社内ではリスキリングをやられている方もいらっしゃると思いますので、コンソーシアムで上手にその輪を広げて、サークルとして拡大できれば良いですね。経済同友会では「水曜日の午後13:00にやりましょう」と、ノー残業デーのようなものを定めていました。定例会議形式で、30分でもいいので実施することが望ましいでしょうね。
第7分科会 キャリアオーナーシップ推進における人事部門の変革アクションの実証
私たちは、人事全体でもCOについて温度差がある中「人事はどのような存在で、どういう存在になっていくべきか」を議論しました。一般的なCO施策を列挙し、一定の取り組みをされているコンソーシアム参画企業にヒアリングし、人事の役割定義と打ち手を整理したかたちです。

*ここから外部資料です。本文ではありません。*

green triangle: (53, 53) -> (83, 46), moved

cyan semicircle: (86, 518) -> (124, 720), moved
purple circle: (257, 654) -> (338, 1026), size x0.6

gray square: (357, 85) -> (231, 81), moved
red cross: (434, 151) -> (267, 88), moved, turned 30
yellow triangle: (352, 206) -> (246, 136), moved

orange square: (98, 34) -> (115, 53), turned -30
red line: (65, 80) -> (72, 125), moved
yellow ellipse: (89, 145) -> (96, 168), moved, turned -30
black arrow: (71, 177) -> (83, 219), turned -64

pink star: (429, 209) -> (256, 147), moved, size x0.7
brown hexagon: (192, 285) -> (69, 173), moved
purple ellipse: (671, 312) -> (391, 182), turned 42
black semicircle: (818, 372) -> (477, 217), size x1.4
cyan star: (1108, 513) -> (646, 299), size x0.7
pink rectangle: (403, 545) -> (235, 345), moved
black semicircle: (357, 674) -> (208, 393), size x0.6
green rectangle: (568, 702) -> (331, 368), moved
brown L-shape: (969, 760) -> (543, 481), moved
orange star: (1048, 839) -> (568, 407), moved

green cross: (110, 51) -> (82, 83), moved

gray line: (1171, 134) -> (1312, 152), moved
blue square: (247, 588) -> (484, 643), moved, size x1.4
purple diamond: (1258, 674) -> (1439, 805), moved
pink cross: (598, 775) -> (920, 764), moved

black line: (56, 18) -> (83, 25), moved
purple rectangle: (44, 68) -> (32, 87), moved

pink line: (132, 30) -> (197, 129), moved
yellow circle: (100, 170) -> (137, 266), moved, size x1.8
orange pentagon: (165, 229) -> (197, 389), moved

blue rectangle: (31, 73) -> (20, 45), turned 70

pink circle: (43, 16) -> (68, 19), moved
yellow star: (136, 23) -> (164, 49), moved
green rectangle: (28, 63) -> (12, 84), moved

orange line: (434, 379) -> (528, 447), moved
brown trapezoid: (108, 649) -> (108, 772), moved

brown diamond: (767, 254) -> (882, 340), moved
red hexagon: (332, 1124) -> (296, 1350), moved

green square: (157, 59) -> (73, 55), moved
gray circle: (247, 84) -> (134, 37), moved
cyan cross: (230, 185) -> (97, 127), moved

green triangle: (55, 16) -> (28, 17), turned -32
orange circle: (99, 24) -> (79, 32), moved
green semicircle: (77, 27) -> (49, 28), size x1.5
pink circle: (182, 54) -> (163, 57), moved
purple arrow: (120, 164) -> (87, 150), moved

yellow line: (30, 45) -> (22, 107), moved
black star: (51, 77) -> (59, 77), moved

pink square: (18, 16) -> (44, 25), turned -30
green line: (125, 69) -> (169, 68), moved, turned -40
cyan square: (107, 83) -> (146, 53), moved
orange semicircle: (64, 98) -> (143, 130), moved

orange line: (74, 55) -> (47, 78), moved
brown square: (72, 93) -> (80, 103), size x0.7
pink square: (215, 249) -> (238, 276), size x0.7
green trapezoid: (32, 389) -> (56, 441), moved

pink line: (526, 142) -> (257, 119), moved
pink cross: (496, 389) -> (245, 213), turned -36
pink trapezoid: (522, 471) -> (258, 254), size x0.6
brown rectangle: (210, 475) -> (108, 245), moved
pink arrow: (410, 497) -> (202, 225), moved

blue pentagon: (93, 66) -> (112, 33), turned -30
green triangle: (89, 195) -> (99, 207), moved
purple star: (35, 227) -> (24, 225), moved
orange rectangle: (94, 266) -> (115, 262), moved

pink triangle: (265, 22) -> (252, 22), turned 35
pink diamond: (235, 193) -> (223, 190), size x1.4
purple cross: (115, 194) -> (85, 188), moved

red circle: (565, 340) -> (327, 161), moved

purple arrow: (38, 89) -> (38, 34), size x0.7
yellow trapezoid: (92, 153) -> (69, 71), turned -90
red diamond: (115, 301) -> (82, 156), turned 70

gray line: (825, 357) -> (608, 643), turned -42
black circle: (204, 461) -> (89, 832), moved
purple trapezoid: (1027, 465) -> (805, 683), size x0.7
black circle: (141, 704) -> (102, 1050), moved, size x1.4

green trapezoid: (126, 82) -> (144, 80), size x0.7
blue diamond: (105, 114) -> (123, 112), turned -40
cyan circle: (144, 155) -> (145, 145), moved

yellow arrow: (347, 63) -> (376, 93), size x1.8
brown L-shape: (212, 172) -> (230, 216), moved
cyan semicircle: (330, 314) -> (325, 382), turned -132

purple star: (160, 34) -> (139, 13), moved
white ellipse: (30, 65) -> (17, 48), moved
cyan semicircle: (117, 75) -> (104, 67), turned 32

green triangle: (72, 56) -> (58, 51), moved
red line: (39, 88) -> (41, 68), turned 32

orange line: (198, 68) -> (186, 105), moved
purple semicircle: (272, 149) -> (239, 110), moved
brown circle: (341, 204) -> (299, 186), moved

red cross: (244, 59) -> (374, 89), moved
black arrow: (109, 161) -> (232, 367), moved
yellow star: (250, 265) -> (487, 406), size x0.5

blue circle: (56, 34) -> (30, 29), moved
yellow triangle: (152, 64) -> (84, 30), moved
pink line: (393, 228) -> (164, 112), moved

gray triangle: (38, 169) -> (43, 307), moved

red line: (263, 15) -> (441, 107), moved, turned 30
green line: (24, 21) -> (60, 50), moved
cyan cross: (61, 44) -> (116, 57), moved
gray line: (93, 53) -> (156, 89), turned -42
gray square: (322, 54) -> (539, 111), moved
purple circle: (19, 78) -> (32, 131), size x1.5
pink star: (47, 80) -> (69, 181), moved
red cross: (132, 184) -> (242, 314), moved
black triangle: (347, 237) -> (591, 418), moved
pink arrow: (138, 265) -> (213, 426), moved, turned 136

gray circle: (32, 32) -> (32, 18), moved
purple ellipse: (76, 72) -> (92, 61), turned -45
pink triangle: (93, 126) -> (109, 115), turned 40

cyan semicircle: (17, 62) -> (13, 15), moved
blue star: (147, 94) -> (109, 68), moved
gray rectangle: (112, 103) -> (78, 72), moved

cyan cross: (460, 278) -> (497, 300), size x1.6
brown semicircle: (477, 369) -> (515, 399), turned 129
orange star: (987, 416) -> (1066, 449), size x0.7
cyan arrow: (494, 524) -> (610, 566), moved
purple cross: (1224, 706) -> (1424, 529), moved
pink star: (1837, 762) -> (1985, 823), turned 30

アウトプットとして「メーカー、情報コンサル、小売、インフラ」の仮想企業を立て、人事がCO醸成のため何をやっていくべきかをディスカッションする会を設定しました。意外とこれら4業種で、人事の役割と課題意識に共通点があることが明らかになりました。そして、課題を施策とメッセージに落とし込み、一貫して発信することが人事の役割であると定義できました。
また、ディスカッションを通じて以下のことが判明しました。
- 原則メッセージはポジティブであるべき
- トップダウンでメッセージを発信する
- 対従業員でCOを考える機会を提供するべき
- 社員がキャリアについて希望を申し出たら、叶えられる制度が必要
他チームとのディスカッション
――社内における人事部門の強さ・弱さについて議論はありましたか。
強さの観点というよりは、小売さんは店舗が多く関係性が多いとか、メーカーは技術部門が強いといった視点は出ました。しかし、それよりも会社ごとの差が大きいことが議論でわかったため、社ごとに施策は変わるだろうというのが結論です。
タナケン先生とのディスカッション
最後の発表にふさわしい、人事の未来に関する提言が拝見できました。我々もプレイヤーである、そしてコンソーシアムで議論している、ということがわかりました。ぜひ今日の取り組みを自社の人事部に持ち帰っていただき、実践を進めていただきたいです。
人事はグロースユニットであり、これからの経営を育てるのは人事です。ですから、経営部門のエースを人事に充ててほしいですね。
タナケン先生の総括
今回、ゼロからコンソーシアムを作ってくださった村澤さんが駆けつけてくださりましたので、まずは感想を伺います。
村澤:
最初はCOの定義で悩むところから始めましたが、今期で具体的な提言、人の変え方まで出てきたのが嬉しいです。人的資本経営の会議ではどうしても数値目標の話になりやすいのですが、ここでは地に足の付いた議論が多く、ぜひご支援できればと思いました。
タナケン先生:
「COとはたらく未来コンソーシアム 第3期」では、各社が本当の現場であるオフィス、工場まで行ってヒアリングしてくれました。問題を明らかにするだけでなく、打ち手として提言を出せたことが大きな成果でした。
「この提言を10年かけてやりましょう」では、世間のうねりに追いつけません。ですから、来年、再来年で成果を出していきたいです。ぜひ今後、みなさんでプランを実施していただいて、社内イントラ、動画コンテンツなどで発信していっていただきたいです。そして、見つけたことを社外へ発信していただき、知見を参画できなかった企業さんへも見せていただけると大きな社会がうごき、変わります。いろいろな学びをありがとうございました。
今後のプロセス~「はたらく未来白書 2024」の公開~
多くの法人様から「”はたらく未来白書”を見て、人事施策を作りました」という声が届いています。今年度のコンソーシアム研究会の成果報告書「はたらく未来白書2024」は、各分科会のレポートを編纂の上、3月下旬に公開の予定です。